First, I have to tell you guys what a nice thing my friend Marsha said - she said I was so creative with the stories I wrote here: And, you are creative, making up all those stories on your "other" blog.
She was referring to this blog of course, which is my double secret probation blog that my mom cannot know about not because I want to keep secrets from my mother, whom I love, but because I do want to keep secrets from her about some things and because Primo asked me never to tell her about it because he is so mortified by his parents.
(Not mortified enough for me not to write about them - I think he gets some second-hand catharsis by my writing about their crazy - a confirmation that they are nuts and that he is not and that he is justifiably upset by some of the things they say and do.)
Anyhow, I had to tell Marsha that I make up nothing on this blog - that all I do is report the truth. I wish I had enough imagination to make this stuff up. But it is all true.
Now. On to the main story.
Isabel died. She didn't leave a will. She left no end of life instructions. She made no funeral plans. She did nothing.
And it gets worse.
Primo went to her memorial party last week. He helped the girls organize things. The party was held at Isabel's house. There was a ton of food and a lot of relatives and friends that Primo had not seen in years. He got to see his ex mother in law, who thinks Primo hung the moon, and his stepdaughters and their cousins and aunts and uncles, all of whom have been very nice to Primo, even since the divorce, since most of them know that Isabel had her own flaws.

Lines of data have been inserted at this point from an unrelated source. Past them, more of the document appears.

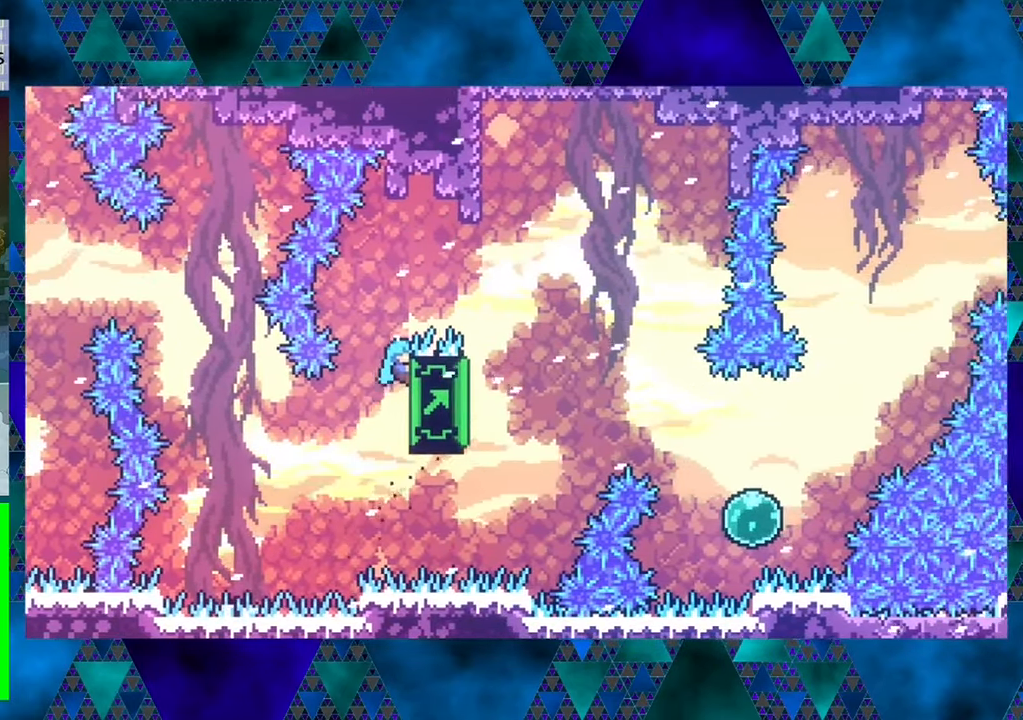
{"buttons": ["R1", "DPAD_RIGHT"], "left_stick": "center", "events": []}
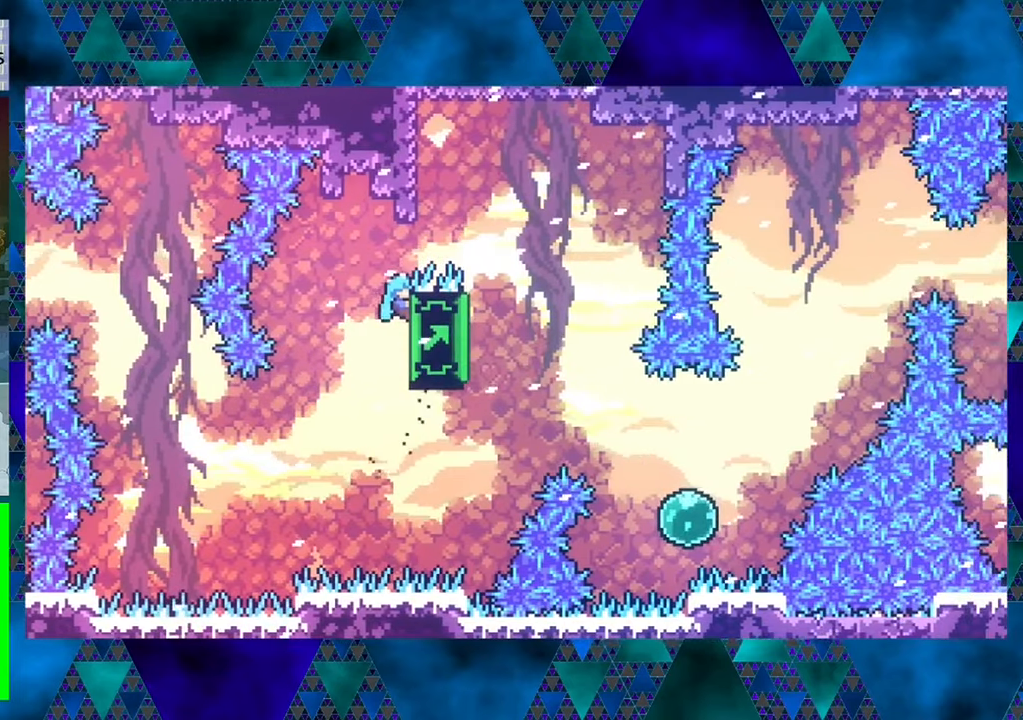
{"buttons": ["R1", "DPAD_RIGHT"], "left_stick": "center", "events": []}
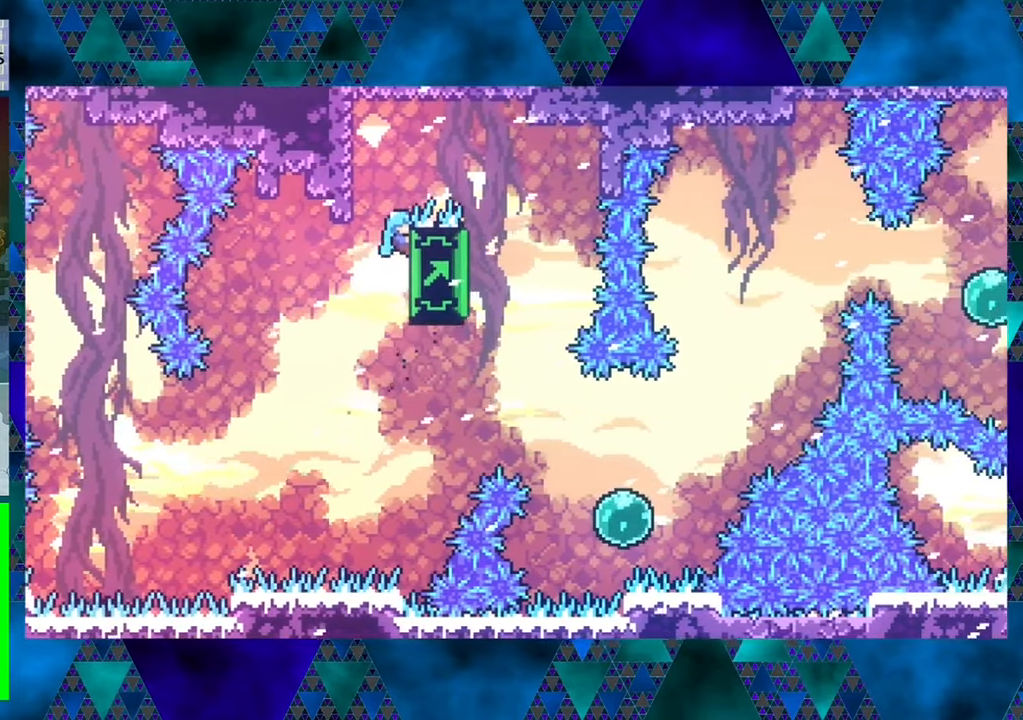
{"buttons": ["R1", "DPAD_RIGHT"], "left_stick": "center", "events": []}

We all have our flaws. Isn't the trick to find someone whose good parts balance your bad parts? Isabel was not a bad person. She did not deserve to die the way she did. But she was selfish and inconsiderate in the way she left her life, refusing to do anything to make things easier for Laura and Kate.

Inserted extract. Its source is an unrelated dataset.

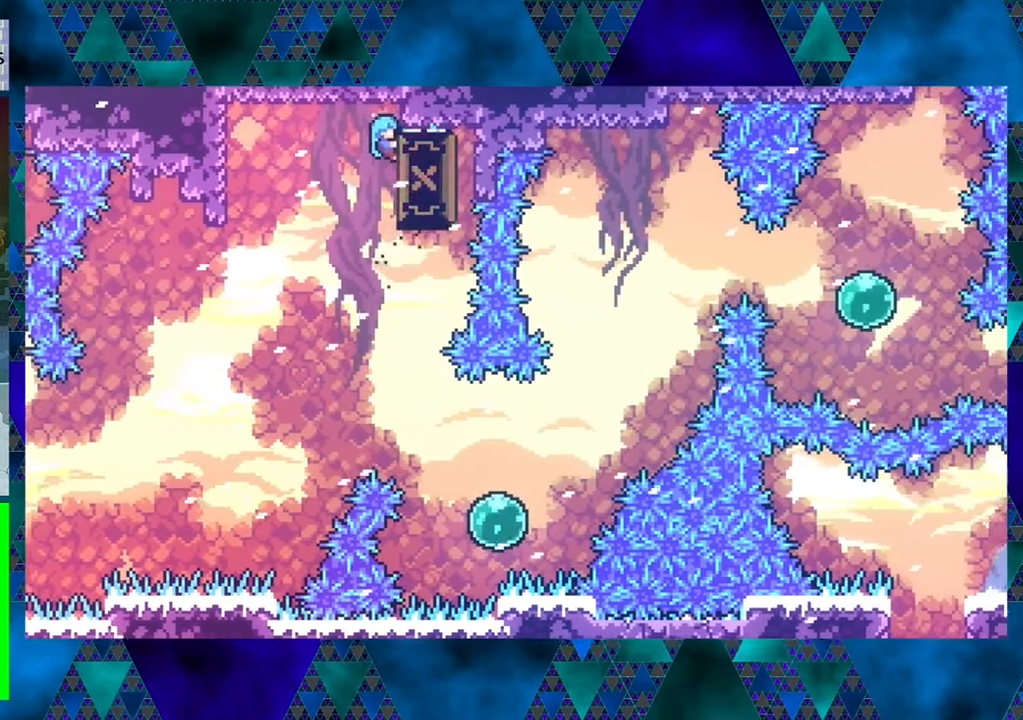
{"buttons": [], "left_stick": "center", "events": [[83, "R1", "up"]]}
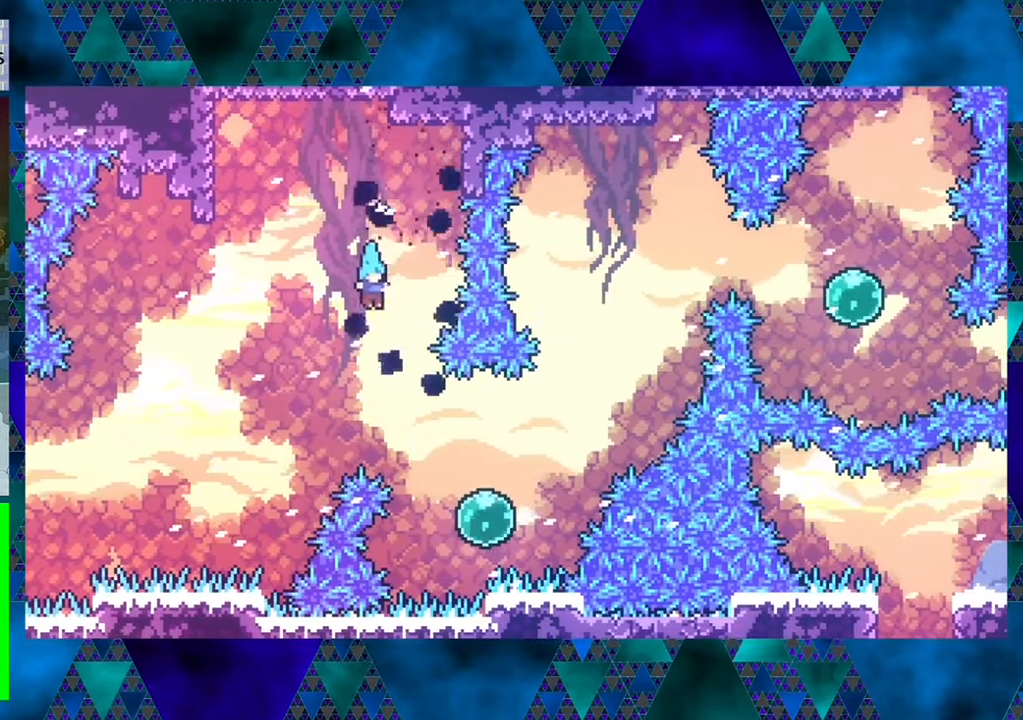
{"buttons": ["DPAD_RIGHT"], "left_stick": "center", "events": [[33, "DPAD_RIGHT", "down"]]}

Laura was going through some of Isabel's papers and found information on the time share that Primo and Isabel had bought years ago. In the divorce, Isabel got the entire time share. She also got all the wine in the storage unit for which Primo had been paying. (He also bought the wine.)
Primo had the wine unit on auto-pay on his credit card and had forgotten about it. It wasn't until a year after the divorce was final that he realized he had been paying the storage fees. He had to fax a notarized statement to the storage people to get his name off the contract. He asked Isabel to take care of the wine - maybe move it out of the unit and into the new house she bought after the divorce. After all, why pay to store wine when you now have a house that is twice as big as your old one and there is room for wine? Plus wouldn't it be nice to be able to have easy access to said wine?
1. The time share. Isabel never took Primo's name off the account. She paid the monthly or quarterly or whatever fees. (Me: "She had money to pay her timeshare fees but didn't have money for her 2012 taxes and we had to help her out?" Primo: "Yes.") She borrowed $6,000 against the value of the time share. Primo did not co-sign on the loan because you know, he is not an owner any more.
But now we have discovered that Isabel never took his name off the account and Primo is worried that the time-share people will come after him for the $6,000 plus the fees that are in arrears.
I maintain that the divorce decree trumps all and all he has to do is fax the time share people a copy of it. Undoubtedly, they already know about it as they lent money to Isabel all by herself, but Primo is all "Woooo!" about it.
2. The wine. Laura asked Primo to get some wine for the party from the storage unit. Yes, the storage unit. Isabel had never moved the wine from storage to her house. When Primo got to the unit, he discovered that she had not even taken any of the wine from it. The divorce was final in 2007. You can do the math. Isabel was paying the storage fees for years and then didn't even drink any of the wine.
Primo hopes that Laura and Kate won't mind if he ships some of the wine here. "They shouldn't," I told him. "You paid for it."
3. The cake. Primo brought home a big tupperware container with chocolate cake in it. "It was left over from the party," he said.
"It's a nice tupperware," I said. "I guess it's ours now."
"But it belonged to Isabel . I took it from her kitchen. Doesn't that bother you?"
I shrugged. "I have shared more with Isabel than tupperware," I said. "The only thing I don't like is that this tupperware cost us $189,500."